Low platelet reactivity in the acute phase could predict less LVR development in the chronic phase and preferable cardiac function, which may explain the previously reported occurrence of cardiovascular events and poor prognosis in patients with HPR. 16 , 17 , 18 , 19 , 20 , 21 Therefore, HPR immediately after PCI may provide a reason for the earlier and more intensive administration of such medications, and for closer follow up, in order to prevent LVR. Moreover, it is important to suppress platelet reactivity as strongly as possible during PCI. Acute antiplatelet effects should be considered in the future as a novel approach to suppress myocardial remodelling in the chronic phase. P2Y12 inhibition against LVR may be a promising area for further research investigating factors that improve the prognosis of patients with AMI.

Limitations

First, this study involved a relatively small number of patients and was conducted at a single centre. In addition, patients with unstable hemodynamic condition on admission and no available echocardiographic data, as well as patients who died during hospitalization, were excluded. Therefore, it cannot be denied that selection bias has affected the results. Second, we only assessed platelet reactivity immediately after the PCI procedure and did not follow‐up on residual platelet reactivity during treatment.
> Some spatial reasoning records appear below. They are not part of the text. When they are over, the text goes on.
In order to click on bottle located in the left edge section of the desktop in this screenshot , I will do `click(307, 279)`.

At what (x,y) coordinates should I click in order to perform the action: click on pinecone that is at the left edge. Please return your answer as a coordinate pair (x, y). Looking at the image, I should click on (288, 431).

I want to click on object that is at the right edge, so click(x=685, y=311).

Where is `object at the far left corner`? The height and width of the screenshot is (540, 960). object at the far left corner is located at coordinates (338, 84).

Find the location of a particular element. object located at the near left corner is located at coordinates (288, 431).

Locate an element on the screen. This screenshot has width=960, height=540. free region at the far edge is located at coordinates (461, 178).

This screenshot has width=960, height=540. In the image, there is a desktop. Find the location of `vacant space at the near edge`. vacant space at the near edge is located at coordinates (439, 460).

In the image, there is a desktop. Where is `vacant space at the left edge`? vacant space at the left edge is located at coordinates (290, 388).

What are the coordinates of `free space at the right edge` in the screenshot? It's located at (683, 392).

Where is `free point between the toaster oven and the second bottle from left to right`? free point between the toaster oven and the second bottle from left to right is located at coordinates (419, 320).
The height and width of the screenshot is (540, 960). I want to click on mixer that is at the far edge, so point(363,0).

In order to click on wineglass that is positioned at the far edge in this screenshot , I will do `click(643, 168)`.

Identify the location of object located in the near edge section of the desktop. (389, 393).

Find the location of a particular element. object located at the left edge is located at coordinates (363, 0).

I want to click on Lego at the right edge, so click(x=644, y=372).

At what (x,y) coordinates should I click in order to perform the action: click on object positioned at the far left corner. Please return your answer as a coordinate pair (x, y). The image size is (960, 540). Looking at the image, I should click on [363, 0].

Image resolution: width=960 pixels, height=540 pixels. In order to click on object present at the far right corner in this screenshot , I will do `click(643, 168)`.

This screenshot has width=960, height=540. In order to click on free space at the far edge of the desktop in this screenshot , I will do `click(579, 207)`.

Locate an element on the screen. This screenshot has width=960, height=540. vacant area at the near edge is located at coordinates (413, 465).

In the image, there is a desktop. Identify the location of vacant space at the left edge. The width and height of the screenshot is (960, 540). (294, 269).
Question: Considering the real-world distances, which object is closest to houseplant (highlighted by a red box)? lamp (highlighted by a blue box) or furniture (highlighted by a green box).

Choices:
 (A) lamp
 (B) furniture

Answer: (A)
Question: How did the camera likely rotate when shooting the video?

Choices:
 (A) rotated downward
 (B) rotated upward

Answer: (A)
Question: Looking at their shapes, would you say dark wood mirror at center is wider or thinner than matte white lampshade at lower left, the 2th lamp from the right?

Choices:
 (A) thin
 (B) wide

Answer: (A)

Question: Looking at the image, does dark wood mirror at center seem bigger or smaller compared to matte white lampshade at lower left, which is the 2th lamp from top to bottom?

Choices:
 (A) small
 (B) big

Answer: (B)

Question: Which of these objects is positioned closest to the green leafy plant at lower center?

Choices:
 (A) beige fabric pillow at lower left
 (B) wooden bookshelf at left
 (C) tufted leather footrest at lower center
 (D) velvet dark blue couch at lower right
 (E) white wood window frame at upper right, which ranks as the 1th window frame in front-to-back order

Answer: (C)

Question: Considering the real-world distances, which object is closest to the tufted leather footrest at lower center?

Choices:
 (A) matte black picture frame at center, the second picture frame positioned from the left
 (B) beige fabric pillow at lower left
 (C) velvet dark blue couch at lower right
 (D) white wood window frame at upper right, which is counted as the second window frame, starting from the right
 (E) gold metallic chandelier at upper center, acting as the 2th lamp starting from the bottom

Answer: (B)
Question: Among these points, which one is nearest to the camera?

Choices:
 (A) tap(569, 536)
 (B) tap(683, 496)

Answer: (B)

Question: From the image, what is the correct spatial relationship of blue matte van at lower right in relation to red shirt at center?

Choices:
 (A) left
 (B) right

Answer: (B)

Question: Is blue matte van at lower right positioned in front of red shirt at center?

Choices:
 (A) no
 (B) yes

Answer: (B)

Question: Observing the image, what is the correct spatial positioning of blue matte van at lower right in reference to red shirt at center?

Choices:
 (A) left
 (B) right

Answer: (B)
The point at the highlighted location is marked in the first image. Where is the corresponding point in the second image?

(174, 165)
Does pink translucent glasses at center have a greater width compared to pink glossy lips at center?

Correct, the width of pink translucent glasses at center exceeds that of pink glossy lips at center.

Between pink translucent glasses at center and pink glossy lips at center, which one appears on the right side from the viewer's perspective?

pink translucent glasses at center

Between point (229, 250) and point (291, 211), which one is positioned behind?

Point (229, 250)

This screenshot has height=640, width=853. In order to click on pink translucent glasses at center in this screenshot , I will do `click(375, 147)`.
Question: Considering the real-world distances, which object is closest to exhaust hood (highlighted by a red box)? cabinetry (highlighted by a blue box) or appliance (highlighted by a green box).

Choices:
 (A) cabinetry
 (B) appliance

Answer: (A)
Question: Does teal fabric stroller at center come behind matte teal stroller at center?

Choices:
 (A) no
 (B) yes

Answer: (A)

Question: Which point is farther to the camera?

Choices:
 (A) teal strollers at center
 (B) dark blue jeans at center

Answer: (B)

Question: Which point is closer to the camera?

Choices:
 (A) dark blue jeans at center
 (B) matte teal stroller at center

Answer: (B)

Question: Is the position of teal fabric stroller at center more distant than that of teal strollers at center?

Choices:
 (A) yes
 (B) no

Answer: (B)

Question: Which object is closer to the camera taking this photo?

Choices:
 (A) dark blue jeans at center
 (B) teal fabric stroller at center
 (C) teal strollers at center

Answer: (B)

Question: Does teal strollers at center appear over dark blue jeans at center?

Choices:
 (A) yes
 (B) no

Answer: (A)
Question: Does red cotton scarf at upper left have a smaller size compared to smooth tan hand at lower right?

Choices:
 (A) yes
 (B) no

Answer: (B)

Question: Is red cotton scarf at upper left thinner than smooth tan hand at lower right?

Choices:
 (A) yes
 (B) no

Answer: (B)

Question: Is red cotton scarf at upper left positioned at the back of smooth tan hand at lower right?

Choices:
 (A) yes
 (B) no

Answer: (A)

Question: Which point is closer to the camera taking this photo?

However, a single measurement may not be sufficient to clarify the relationship between platelet reactivity and LVR. Hence, serial measurement of platelet reactivity are required to clarify the optimal timing of platelet reactivity. Third, we evaluated platelet reactivity using VerifyNow, although other tests to measure platelet function have also been developed. 33 , 34 Further study using additional tests will be needed to better understand the mechanistic background of platelet activity and LVR. Fourth, in this study, the impact of STEMI or NSTEMI on the association of HPR with LVR was not statistically significant, probably due to the limited number of LVR. To confirm this, larger studies are warranted. Finally, there were some cases in which adherence to pharmacological therapy could not be followed.

Given the above, further prospective studies with larger numbers of patients and longer follow‐up periods are needed to confirm the findings of this study.

Conclusions

HPR immediately after PCI (platelet reactivity ≥245 PRU) was associated with the incidence of LVR in the chronic phase of AMI. Platelet reactivity in the acute phase may be a potential biomarker for predicting cardiac function in the chronic phase following an ischemic event. The role of antiplatelet therapy after ischemic events and its effect on inflammation in the myocardium are promising areas for further research.

Funding

This work was supported by the Japan Society for the Promotion of Science KAKENHI (grant number JP 19K08558).

Conflict of interest

The authors declare no conflicts of interest regarding the materials presented in this article.

Tsuji, M. , Kawai, Y. , Miyoshi, T. , Saito, E. , Kawamura, K. , Ono, T. , Tokioka, K. , Ohe, T. , Nakamura, K. , and Ito, H. (2022) High platelet reactivity is a predictor of left ventricular remodelling in patients with acute myocardial infarction. ESC Heart Failure, 9: 3565–3574. 10.1002/ehf2.14100.

Toru Miyoshi takes responsibility for all aspects of the reliability and freedom from bias of the data presented and their discussed interpretation.